Bölüm 2 : Sayılar

50 7 4
                                    

"Bilge!"diye bağırıyordu karşımdaki iri yarı adam. Etrafıma bakınıyorum. Benden başka kimse yok.


Adam : "Bilge dikkat et" diyordu.

Tekrardan etrafıma bakıyorum, benden ve bu karanlık depodaki bidonlar dışında hiçbir şeyi , hiç kimseyi göremiyordum. Hayır hayır, köşede biri var hatta birileri var. Bir kadın ve bir adam. Kadın korkuyor. Gözlerinden yaşlar damlıyor. Adam kin ve nefret dolu gözlerle bana bakıyor.

Kadın "Bilge koş" diye bağırıyor.

O sırada karşımdaki tozlu aynayı ve aynadaki kendimi fark ediyorum. Bu, bu ben değilim. Aynada görünen kendime bakıyorum. Hayır bu ben değilim. Bu yaklaşık 15 yaşlarında bir kız çocuğu. Karşımdaki iri yarı adam tekrar bana bağırıyor.

"Hemen koş"

Lakin gözlerim köşedeki kadınla adama takılıyor. Gitmek istiyorum ama gidemiyorum. Kadının "Kızım kaç" diye bağırmasıyla arkamdaki bidon adeta alev topuna dönüşüyor.

Kadının "Kızım" diye çığlık atmasıyla her taraf bembeyaz oluyor.

------

Yataktan sıçrıyorum birden. Ah bu da neyin nesi? Baş ucumdaki sudan birkaç yudum içiyorum. Telefonun tuşuna basıyorum saate bakıyorum saat 07:58. Bu saatten sonra daha uyumak anlamsız. Kalkıyorum yataktan, banyoya gidip elimi yüzümü yıkıyorum.

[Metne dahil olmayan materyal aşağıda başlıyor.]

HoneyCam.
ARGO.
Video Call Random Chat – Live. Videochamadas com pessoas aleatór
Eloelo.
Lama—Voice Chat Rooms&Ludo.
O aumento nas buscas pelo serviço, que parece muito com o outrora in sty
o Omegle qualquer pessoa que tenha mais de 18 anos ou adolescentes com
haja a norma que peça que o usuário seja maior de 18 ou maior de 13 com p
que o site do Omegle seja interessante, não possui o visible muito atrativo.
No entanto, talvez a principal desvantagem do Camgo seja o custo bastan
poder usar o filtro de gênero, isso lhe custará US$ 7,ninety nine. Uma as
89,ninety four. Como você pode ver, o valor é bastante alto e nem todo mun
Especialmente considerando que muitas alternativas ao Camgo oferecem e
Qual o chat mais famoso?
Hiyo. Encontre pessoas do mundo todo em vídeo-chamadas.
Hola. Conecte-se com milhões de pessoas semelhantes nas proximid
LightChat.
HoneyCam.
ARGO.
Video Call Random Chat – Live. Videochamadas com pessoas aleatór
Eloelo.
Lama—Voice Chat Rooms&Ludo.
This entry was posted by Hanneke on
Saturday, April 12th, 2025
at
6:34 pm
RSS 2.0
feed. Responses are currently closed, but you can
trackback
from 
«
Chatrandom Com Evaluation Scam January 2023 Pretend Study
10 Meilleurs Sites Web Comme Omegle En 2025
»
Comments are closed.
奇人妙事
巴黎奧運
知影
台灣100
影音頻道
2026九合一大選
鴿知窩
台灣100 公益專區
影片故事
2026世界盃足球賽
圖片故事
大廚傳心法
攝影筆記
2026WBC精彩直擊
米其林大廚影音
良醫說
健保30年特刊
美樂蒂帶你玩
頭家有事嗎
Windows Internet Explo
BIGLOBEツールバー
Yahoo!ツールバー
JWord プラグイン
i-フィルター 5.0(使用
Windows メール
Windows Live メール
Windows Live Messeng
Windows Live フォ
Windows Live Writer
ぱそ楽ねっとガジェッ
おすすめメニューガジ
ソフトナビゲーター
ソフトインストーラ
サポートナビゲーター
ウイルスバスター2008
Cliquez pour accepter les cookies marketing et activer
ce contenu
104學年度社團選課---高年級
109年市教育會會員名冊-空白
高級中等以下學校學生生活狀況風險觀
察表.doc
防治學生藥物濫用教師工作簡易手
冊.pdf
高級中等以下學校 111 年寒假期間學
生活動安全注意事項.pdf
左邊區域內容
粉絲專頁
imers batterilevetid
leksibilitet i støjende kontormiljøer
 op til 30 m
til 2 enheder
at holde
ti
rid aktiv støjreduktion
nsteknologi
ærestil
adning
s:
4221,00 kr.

Üstüme Ege'nin bir tişörtünü geçirip aynada üstümde elbise gibi olan duruşuna bakıyorum. Ah Ege kokuyor. Sevdiğimin sevdiğim kokusu. Mutfağa doğru gidiyorum. Çaydanlığın altına su koyuyorum. Salona geçip bahçeye açılan kapıyı açıyorum.

"Köpük !" diye bağırıyorum. Alaska kurdu cinsindeki köpeğimiz koşarak yanıma geliyor. İlk aldığımızda küçücüktü ama şimdi ayağa kalkınca neredeyse benim boyumu geçiyor. Koşarak yanıma geliyor, üzerime atlıyor. Seviyorum biraz, içeri giriyor ve Ege'nin yanına doğru gidiyor. Bende mutfağa geçip kaynayan suyla çayı demliyorum ve kahvaltıyı kurmaya başlıyorum. Ege ne kadar sevmese de bu sabah erken kalktığıma göre kahvaltıyı hazırlayabilirdim ve böylece bizde kahve molasına son verip düzgün bir şeyler yiyebilirdik.

2 tane sarılı - turunculu kahvaltı tabağını 2 çatal ve 2 bıçağı masaya karşılıklı yerleştirdim. Dolaptan kahvaltılıkları çıkartıp krem rengi kahvaltılık kaplarına koydum. Salatalıkları doğradım domatesi çıkartıp yıkadım lakin doğrayamadım. Bir tür alerji gibi bir şey, domatesin suyu parmaklarıma değdiği anda çok fena bir kaşınma da beraberinde geliyor. Domatesleri bir köşede bıraktım, onları Ege doğrayacaktı. Masaya her şeyi yerleştirdikten sonra yatak odasına doğru yol aldım. Saat 8 buçuk olmuştu. Köpük Ege'nin karnına doğru yatmıştı. Ege'de kollarını üzerine atmış sanki yanında yatan bir insanmış gibi sarılıyordu.

"Ege hadi uyan" dedim yatağa yaklaşırken.

"Köpük sizden önce uyandırdı hanımefendi. "

"Hadi masayı hazırladım, gel"

"Kahvaltı mı yapacağız?"

"Evet"dedim düz bir sesle. Beğenmesini beklemiyordum, kahvesini soracaktı büyük ihtimalle.

"Şu an söyleyeceğim şeye şaşırabilirsin fakat gerçekten şöyle güzel bir kahvaltı yapmayı özledim."

Ağzım açık bir şekilde Ege'ye bakıyordum. Evet, bu kelimeleri duymuştum. Bir gün duyacağımı biliyordum lakin bu kadar yakın bir zamanda beklemezdim.